Die Briefe spiegeln auch bundesrepublikanische Geschichte wider: Im Zuge der Wiedervereinigung gab es Erpressungen, bei denen die Autoren ihr Tun als rechtmäßige Wiedergutmachung für erlittenes Unrecht sahen; in jüngerer Zeit rechtfertigen sich Schreiber zuweilen mit Hartz IV. Während der letzten Monate hatte Schall vor allem mit ausufernden Bekennerschreiben "aus dem linksextremen Spektrum" zu tun: "20 Seiten Text sind für die gar nichts." Außerdem kopieren Linksextreme oft ganze Absätze aus dem Internet, da wird es schwer mit der Autorenerkennung.

Gleichzeitig könnte Schall solchen Autoren auch dankbar sein: Denn eines der größten Probleme ist die Kürze. Die meisten Erpresserbriefe enthalten weniger als 200 Wörter. Auch bei Folgebriefen sinkt die Textlänge, schließlich muss ab dem zweiten Brief kaum noch etwas erklärt werden. Parallel dazu ändert sich oft der Umgangston.

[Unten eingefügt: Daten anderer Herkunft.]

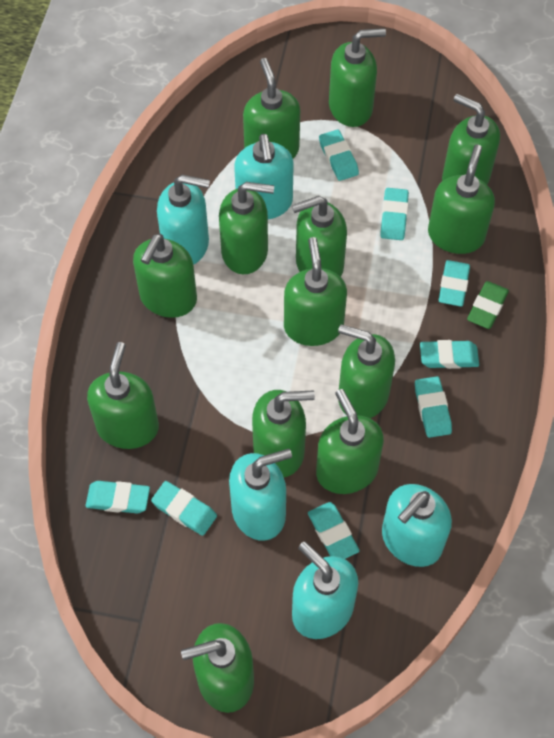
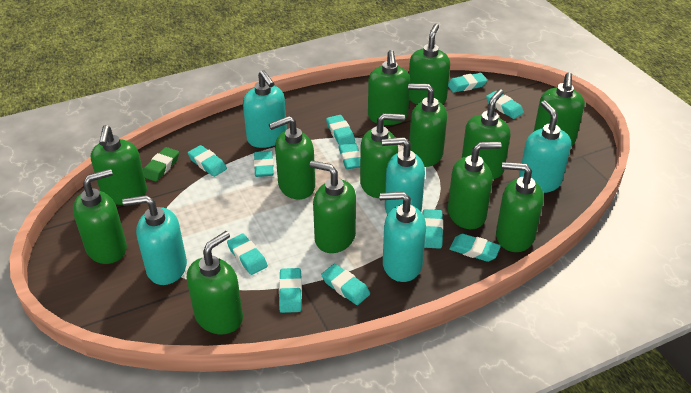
turquoise eraser: 8 -> 11

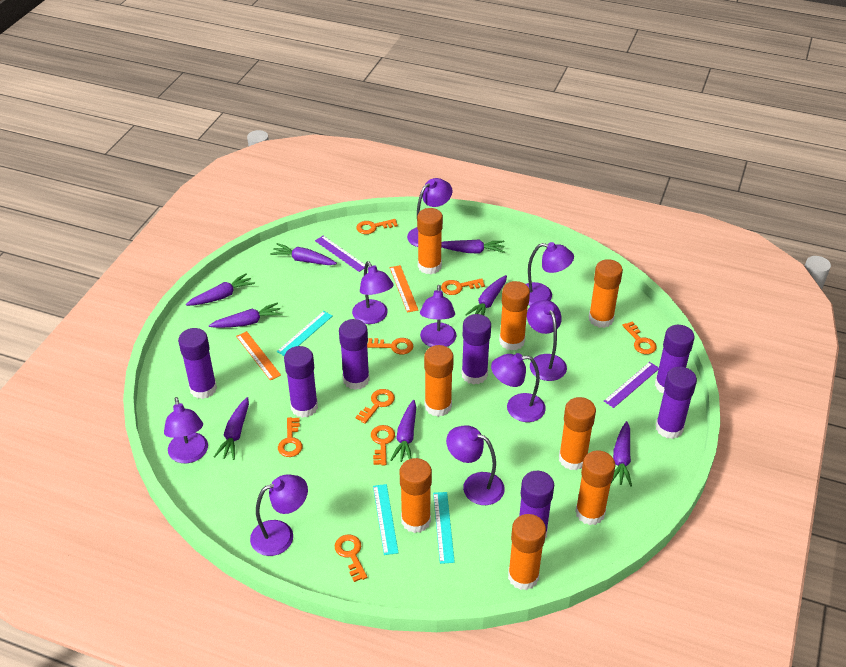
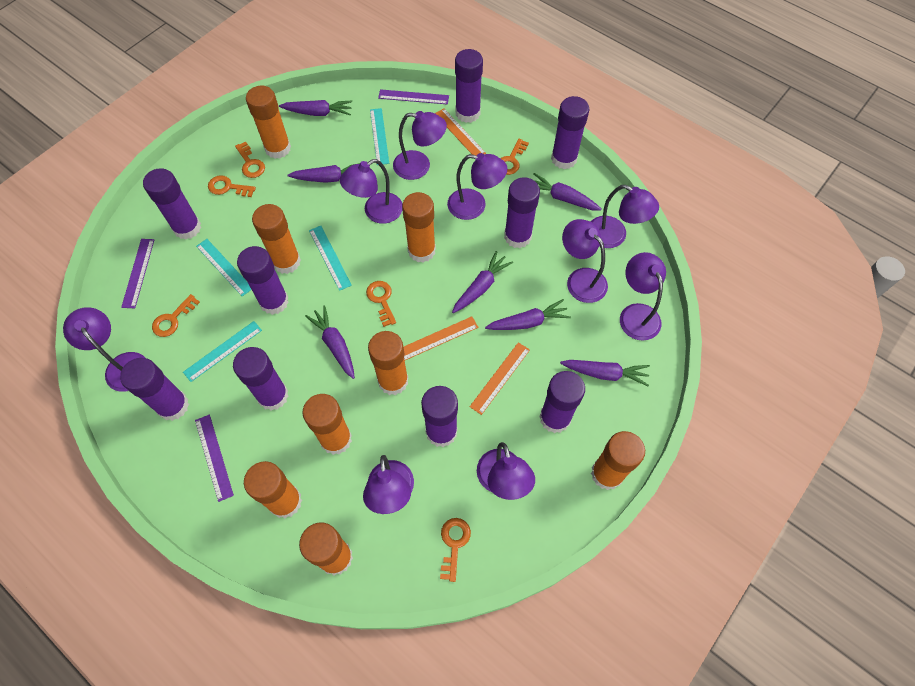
orange key: 8 -> 6
orange ruler: 2 -> 3
purple carrot: 8 -> 7
purple glue stick: 7 -> 9
purple ruler: 2 -> 3
turquoise ruler: 3 -> 4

Als komme nach dem honorigen Anwalt mit sprachlichen Ärmelschonern nun das Inkassobüro Moskau, gehen die Erpresser oft zu finsteren Drohungen über: "Nichtbeachten Dises Schreibens wird mindestents mit Todesstrafe bestraft." - "Hm", sagt Schall, "zwar wenig sorgfältig, aber Dehnungsfehler und Auslautverhärtung sind häufig, leider kann man daraus noch nichts ablesen."